Ему пора было возвращаться к Трижды Величайшему. Боязнь гнева Трижды Величайшего удерживала его? Или еще что-то? Скорее это "еще что-то". Рахасен чувствовал, что его тревожит: те неясные, не покинувшие его, несмотря ни на что, ощущения живого цветка на его ладони и мгновения преображенного лица Людмила Павловны, когда он увидел ее в электричке. Та секунда, предшествовавшая потрясшему его удару разгневанного Трижды Величайшего. И глаза приговоренного к смерти человека… Неизбежными случайностями или закономерностями, видимо, наполнена жизнь всех миров и всех пространств - Рахасен пришел к дому, где жила Людмила Павловна.

Он не только подошел к ее дому, он увидел ее. Она устало шла от автобусной остановки через пыльный двор с тяжелой сумкой в руке. Он смотрел, как она шла, и, хотя не понимал этого, потому что никогда не испытывал подобного чувства, любовался ее движениями. В усталой ее походке, в том, как поднимала и опускала она длинные ноги, как прямо держала голову, было нечто неуловимо красивое, что Рахасен успел заметить еще в мимолетное мгновение в вагоне электрички.

Неожиданно она увидела его и остановилась оцепенев.

- Не надо, - сказал он, - не бойтесь.

- Как вы сюда попали? - беспомощно воскликнула она.

- Не знаю, - ответил он, - ноги сами принесли.

Людмила Павловна видела его лицо - мягкое, доброе, каким оно было, когда он впервые появился перед нею у двери кабинета Сергея Григорьевича. Она чувствовала, что почти радуется этой неожиданной встрече, несмотря на то, что боится его. Почему ее влечет к этому человеку, который ведет себя так странно, постоянно меняясь, словно в нем одном живут сразу несколько человек, не имеющих силы примириться друг с другом?
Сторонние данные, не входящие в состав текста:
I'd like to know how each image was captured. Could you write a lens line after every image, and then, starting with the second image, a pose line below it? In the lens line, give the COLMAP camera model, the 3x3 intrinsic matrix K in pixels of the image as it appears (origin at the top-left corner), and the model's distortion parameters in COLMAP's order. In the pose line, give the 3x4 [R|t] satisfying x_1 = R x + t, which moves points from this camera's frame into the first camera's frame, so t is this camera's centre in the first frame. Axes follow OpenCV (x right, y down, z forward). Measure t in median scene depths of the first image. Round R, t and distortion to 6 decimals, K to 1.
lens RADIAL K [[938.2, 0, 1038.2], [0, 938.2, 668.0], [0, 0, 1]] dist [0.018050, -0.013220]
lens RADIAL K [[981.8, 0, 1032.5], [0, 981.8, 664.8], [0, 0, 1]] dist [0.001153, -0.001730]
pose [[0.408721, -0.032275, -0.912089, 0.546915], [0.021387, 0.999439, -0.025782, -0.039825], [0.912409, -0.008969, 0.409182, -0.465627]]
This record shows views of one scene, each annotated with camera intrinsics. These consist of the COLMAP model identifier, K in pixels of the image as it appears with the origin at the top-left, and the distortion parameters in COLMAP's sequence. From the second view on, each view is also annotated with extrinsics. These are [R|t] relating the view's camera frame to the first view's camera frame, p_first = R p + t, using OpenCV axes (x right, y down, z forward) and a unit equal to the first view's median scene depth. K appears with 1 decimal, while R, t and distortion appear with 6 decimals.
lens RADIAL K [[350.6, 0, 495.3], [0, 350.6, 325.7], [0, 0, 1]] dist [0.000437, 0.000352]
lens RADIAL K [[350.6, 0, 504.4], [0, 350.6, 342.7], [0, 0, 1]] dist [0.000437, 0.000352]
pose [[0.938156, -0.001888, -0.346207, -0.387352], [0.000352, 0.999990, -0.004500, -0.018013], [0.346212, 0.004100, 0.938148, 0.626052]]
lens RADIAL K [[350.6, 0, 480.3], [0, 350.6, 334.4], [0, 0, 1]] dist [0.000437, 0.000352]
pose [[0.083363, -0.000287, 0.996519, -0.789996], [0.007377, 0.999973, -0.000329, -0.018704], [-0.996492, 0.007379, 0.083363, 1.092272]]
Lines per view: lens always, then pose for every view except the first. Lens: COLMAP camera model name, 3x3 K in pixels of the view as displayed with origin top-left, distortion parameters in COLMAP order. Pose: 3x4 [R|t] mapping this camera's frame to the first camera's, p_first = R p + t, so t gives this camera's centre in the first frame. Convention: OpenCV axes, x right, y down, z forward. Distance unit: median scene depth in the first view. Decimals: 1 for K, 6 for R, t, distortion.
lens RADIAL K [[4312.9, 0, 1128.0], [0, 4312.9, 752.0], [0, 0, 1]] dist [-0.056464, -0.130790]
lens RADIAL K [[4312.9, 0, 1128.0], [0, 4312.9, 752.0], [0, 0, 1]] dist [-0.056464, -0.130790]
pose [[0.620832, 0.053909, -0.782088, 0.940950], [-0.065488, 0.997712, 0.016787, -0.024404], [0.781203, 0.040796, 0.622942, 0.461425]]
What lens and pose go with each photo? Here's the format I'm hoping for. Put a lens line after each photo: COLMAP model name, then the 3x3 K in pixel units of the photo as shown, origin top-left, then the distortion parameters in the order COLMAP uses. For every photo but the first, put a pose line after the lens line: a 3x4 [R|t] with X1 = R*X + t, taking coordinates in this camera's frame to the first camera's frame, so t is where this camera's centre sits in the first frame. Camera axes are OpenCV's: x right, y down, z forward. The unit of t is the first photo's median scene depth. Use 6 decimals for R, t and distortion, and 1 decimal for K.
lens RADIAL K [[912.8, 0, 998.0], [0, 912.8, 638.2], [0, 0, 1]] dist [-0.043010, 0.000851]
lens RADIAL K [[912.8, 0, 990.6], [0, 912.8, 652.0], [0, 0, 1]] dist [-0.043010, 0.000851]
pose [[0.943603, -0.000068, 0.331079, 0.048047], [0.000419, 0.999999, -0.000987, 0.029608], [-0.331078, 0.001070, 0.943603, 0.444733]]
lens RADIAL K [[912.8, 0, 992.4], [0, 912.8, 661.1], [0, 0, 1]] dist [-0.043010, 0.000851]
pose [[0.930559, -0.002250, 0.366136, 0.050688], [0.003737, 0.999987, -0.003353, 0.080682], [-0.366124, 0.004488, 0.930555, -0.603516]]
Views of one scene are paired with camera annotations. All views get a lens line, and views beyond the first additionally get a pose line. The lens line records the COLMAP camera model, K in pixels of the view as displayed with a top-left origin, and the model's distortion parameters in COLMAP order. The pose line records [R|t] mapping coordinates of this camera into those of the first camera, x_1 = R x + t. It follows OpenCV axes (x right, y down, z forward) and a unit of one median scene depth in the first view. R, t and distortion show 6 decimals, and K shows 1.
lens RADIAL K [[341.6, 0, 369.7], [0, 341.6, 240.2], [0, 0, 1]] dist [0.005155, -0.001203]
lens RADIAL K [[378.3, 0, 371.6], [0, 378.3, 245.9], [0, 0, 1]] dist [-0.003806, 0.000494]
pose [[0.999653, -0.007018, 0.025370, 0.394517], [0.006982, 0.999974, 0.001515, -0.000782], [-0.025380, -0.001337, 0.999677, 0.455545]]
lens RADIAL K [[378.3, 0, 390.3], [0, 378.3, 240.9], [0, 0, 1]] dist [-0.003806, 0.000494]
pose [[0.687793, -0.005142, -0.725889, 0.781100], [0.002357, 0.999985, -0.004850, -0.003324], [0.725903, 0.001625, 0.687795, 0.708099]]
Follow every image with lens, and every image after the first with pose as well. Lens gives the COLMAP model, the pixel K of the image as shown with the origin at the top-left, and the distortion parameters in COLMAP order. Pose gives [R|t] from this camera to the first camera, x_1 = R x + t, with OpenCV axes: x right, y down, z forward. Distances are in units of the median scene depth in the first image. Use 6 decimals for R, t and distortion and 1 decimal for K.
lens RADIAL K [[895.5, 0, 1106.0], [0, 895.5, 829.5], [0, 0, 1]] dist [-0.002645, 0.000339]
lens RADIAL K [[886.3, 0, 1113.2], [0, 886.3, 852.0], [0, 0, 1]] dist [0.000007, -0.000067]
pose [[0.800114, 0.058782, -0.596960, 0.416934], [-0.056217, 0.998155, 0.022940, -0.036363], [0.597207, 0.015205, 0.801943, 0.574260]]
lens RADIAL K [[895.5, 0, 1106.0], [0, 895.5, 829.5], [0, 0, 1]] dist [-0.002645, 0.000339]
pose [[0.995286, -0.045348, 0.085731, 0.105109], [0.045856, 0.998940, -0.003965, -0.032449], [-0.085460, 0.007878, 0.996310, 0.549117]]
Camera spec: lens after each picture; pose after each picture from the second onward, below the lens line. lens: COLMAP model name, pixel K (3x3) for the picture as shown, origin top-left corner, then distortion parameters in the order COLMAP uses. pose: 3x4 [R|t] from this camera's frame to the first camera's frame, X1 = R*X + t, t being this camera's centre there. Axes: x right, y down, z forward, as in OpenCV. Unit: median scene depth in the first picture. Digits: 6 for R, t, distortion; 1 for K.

Он смотрел на ее высокую белую шею с чуть откинутой назад головой и, подойдя, протянул руку, чтобы пальцем ощутить ее изящный изгиб, но Людмила Павловна вскрикнула, испугавшись, и побежала к подъезду. Она не стала дожидаться лифта, а стремглав влетела по лестнице на четвертый этаж, открыла дрожащими руками дверь и, оказавшись в прихожей своей квартиры, бессильно опустилась на стул. Потом, не зажигая света, подошла к окну, выглянула во двор и отпрянула назад: Семисферов стоял внизу.

Господи, кто он, откуда взялся?

- Доченька, родная, - позвала или, скорее, простонала из комнаты Аграфена Ниловна, и Людмила Павловна побежала к ней, уже на ходу испуганно восклицая:

- Что с тобой, мамочка?! Что с тобой?!

Аграфена Ниловна лежала со спокойным лицом, выпростав из-под одеяла руки, смотря на дочь ясными тихими глазами.

- Посиди рядом, дай ручонку… Боль какая-то во внутренностях. Дай ручку, подержусь, и пройдет… Ой! - охнула она, но глаза ее, смотревшие на дочь, не отражали боли, были чисты, и Людмила Павловна похолодела вся от этой спокойной незамутненности ее глаз.